Measurement of Protease Activity
Protease activity assays were performed following Sigma’s non-specific protease activity protocol.23 This assay is based on the fact that the tyrosine liberated by the protease digestion of casein can react with Folin’s reagent to produce a blue colored chromophore, which can be quantified and measured with the help of a spectrophotometer. The absorbance values generated by the activity of the soybean seed extracts were compared to a standard curve that was generated by reacting known quantities of tyrosine with the Folin’s reagent. A unit of protease activity is defined as the amount in micromoles of tyrosine equivalents released from casein per minute.
qRT-PCR Analysis
Seed samples collected at 0, 2, and 5 days after germination were frozen immediately in liquid nitrogen and stored at −80 °C until used. Total RNA was extracted using TRIzol RNA extraction kit (ThermoFisher, Waltham, MA, USA), and 1 μg of RNA was used for the first strand cDNA synthesis using a TIANScript RT Kit (TIANGEN, Beijing, China). Specific primers (Table S1) for each candidate gene were designed using Primer 5 software. The qRT-PCR reactions were conducted with three technical replications in 20 μL reactions for each biological replicate using the SuperReal PreMix Plus (SYBR Green) kit (Tiangen Biotech, Beijing, China). The soybean housekeeping gene GmActin4 (GenBank accession no. AF049106) was used as the internal control. Quantification of gene expression was performed using the relative 2–ΔΔCt method.24
Transmission Electron Microscopy
Dry seeds of DN47, BSH-2, and BSH-3 were germinated on 1% water agar plates in a 30 °C incubator. Seeds at 0 and 5 days after germination were dissected into small cubes (2–4 mm) with a scalpel and immediately fixed in 2.5% glutaraldehyde buffered at pH 7.2 with 0.05 M sodium phosphate for 4 h at 23 °C. Following the primary fixation, the seed samples were rinsed several times in distilled water and post-fixed for 1 h with 1% aqueous osmium tetroxide. The seed tissue was successively washed four times (15 min intervals) in distilled water and dehydrated in a graded acetone series and infiltrated with Spurr’s resin as described earlier.25 Thin sections of the seed tissue were cut, collected on copper grids, and stained with 0.5% uranyl acetate and 0.4% lead citrate. The stained sections were examined at 100 kV under an FEI Tecnai F30 Twin 300 kV (FEI Company, Japan) transmission electron microscope.
Acknowledgments
This research was supported by the USDA-Agricultural Research Service and a State Scholarship Fund provided to Xiaoshuang Wei by the China Scholarship Council. Mention of a trademark, vendor, or proprietary product does not constitute a guarantee or warranty of the product by the USDA and does not imply its approval to the exclusion of other products or vendors that may also be suitable.

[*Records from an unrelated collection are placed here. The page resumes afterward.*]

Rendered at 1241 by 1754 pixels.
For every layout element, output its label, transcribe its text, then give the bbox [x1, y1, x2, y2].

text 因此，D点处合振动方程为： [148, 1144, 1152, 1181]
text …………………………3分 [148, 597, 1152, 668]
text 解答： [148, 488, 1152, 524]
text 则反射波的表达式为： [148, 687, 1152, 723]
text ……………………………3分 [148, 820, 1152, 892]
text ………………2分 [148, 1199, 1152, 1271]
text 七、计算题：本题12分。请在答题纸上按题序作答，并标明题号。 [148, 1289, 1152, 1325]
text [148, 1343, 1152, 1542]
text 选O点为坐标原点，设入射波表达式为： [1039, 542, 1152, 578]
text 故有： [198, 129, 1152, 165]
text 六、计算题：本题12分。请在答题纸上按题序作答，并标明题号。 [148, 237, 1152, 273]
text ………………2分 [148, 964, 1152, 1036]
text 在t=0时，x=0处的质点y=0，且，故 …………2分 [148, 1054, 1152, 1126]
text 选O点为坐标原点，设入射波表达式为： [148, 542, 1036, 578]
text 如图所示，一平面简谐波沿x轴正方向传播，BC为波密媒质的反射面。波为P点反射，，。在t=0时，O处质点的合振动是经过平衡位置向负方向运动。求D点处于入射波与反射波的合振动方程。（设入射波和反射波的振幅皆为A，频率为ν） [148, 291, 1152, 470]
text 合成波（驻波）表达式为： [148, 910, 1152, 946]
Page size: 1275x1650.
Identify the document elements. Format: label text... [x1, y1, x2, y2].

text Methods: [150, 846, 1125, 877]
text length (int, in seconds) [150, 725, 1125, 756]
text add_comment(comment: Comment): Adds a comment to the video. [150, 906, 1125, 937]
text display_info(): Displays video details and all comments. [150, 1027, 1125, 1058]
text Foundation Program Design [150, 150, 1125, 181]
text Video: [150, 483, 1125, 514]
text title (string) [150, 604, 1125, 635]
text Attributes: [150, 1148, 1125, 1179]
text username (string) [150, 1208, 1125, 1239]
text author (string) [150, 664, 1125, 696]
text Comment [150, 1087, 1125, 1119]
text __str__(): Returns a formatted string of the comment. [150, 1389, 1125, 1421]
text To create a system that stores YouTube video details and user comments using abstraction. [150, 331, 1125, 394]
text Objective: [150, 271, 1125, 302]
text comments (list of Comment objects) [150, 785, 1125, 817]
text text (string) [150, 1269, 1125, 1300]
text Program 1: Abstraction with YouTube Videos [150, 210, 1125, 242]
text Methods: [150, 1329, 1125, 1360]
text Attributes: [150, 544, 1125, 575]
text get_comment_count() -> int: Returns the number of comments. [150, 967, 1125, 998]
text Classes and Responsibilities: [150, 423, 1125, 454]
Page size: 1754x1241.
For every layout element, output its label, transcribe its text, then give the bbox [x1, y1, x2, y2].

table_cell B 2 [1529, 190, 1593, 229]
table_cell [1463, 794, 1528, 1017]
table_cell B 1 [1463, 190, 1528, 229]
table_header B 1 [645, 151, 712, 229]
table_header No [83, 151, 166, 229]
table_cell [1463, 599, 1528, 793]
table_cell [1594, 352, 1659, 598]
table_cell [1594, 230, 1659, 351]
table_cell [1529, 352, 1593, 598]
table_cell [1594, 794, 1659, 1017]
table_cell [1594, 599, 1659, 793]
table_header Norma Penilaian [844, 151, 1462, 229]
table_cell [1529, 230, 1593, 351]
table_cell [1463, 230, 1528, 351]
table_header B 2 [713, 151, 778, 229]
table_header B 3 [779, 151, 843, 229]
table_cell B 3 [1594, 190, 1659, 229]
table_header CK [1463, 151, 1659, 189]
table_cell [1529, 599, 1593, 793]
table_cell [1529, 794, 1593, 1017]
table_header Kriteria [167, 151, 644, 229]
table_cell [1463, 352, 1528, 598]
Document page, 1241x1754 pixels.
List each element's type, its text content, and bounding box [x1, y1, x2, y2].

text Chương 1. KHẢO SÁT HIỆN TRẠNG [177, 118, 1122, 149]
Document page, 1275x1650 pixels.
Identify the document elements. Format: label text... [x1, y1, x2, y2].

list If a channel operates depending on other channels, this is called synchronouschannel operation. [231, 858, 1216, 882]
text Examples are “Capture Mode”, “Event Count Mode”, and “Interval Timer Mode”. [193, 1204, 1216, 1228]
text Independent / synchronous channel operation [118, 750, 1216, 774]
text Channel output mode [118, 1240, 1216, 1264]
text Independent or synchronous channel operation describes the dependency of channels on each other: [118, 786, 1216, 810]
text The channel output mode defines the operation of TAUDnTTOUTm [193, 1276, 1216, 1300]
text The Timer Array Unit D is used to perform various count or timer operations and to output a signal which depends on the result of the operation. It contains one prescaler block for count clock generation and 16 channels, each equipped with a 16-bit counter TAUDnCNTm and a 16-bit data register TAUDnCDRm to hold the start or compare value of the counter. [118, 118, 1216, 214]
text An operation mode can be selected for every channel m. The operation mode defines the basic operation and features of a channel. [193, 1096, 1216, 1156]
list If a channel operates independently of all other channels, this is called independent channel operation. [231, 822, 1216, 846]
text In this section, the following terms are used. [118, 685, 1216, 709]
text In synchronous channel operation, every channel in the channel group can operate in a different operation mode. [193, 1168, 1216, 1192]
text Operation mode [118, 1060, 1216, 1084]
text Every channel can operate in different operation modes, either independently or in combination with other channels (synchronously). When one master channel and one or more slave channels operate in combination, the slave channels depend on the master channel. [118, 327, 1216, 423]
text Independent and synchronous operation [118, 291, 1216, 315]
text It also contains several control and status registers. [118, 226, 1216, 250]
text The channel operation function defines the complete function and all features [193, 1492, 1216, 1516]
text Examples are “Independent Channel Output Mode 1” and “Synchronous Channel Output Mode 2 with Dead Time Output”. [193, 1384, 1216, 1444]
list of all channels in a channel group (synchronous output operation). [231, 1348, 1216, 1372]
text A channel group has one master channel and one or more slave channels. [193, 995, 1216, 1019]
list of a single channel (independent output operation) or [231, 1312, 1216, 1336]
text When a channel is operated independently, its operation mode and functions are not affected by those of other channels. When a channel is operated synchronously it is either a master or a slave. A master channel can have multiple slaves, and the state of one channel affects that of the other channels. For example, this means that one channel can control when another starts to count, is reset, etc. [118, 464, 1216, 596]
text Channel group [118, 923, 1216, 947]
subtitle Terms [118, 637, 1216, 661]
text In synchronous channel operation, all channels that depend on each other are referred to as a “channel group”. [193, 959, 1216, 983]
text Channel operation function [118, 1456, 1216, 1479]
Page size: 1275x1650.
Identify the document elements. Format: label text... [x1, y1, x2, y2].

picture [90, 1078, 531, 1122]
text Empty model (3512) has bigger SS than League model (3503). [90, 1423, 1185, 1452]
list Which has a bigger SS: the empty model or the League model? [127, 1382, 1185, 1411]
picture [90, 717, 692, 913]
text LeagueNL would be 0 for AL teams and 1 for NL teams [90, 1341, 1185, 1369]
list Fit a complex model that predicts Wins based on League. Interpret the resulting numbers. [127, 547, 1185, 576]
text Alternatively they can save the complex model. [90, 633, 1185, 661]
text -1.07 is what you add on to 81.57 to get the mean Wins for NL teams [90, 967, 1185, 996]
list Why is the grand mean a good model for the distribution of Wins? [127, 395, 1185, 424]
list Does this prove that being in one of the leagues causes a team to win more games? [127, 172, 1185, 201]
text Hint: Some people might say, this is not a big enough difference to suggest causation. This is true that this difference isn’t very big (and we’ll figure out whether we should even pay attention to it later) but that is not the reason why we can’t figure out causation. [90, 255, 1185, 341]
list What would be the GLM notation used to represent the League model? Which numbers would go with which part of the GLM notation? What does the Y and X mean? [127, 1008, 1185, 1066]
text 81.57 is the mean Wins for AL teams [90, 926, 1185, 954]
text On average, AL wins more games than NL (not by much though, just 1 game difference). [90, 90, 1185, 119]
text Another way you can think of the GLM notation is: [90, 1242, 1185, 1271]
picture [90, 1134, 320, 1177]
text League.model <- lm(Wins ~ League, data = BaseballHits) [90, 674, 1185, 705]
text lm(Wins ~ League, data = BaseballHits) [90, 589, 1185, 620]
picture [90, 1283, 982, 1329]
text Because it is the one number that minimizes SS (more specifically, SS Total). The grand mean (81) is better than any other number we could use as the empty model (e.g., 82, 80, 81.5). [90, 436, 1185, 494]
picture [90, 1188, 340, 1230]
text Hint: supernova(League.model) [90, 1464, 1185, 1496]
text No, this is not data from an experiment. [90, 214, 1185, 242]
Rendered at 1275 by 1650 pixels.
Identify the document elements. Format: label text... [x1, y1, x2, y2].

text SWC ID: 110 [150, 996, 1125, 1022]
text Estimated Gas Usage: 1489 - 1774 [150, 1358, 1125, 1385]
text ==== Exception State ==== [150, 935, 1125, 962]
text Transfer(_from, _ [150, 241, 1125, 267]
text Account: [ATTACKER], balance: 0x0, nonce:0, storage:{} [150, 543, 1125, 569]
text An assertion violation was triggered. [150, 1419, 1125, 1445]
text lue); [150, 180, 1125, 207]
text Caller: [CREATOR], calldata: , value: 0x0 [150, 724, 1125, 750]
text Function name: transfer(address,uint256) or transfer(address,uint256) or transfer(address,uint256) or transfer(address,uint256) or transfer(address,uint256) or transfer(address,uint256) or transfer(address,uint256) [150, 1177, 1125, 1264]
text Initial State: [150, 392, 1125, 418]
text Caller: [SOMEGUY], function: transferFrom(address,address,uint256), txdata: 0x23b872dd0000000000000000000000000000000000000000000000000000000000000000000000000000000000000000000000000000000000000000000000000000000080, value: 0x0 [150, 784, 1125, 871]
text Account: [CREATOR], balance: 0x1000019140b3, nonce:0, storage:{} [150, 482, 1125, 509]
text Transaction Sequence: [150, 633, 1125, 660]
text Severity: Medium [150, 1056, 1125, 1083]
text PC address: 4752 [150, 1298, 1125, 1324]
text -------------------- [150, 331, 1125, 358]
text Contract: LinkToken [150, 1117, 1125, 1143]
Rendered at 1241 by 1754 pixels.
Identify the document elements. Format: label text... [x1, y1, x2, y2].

Supporting Information Available
The Supporting Information is available free of charge at https://pubs.acs.org/doi/10.1021/acsomega.0c00128.
Field growth characteristics of DN47, BSH-2, and BSH-3; overlay of 2D gels of DN47 and BSH-2 seed proteins using Delat2D software; protein-bound and free amino acid content of DN47 and BSH-2; and primer sequences of genes used for qRT-PCR (PDF)
The authors declare no competing financial interest.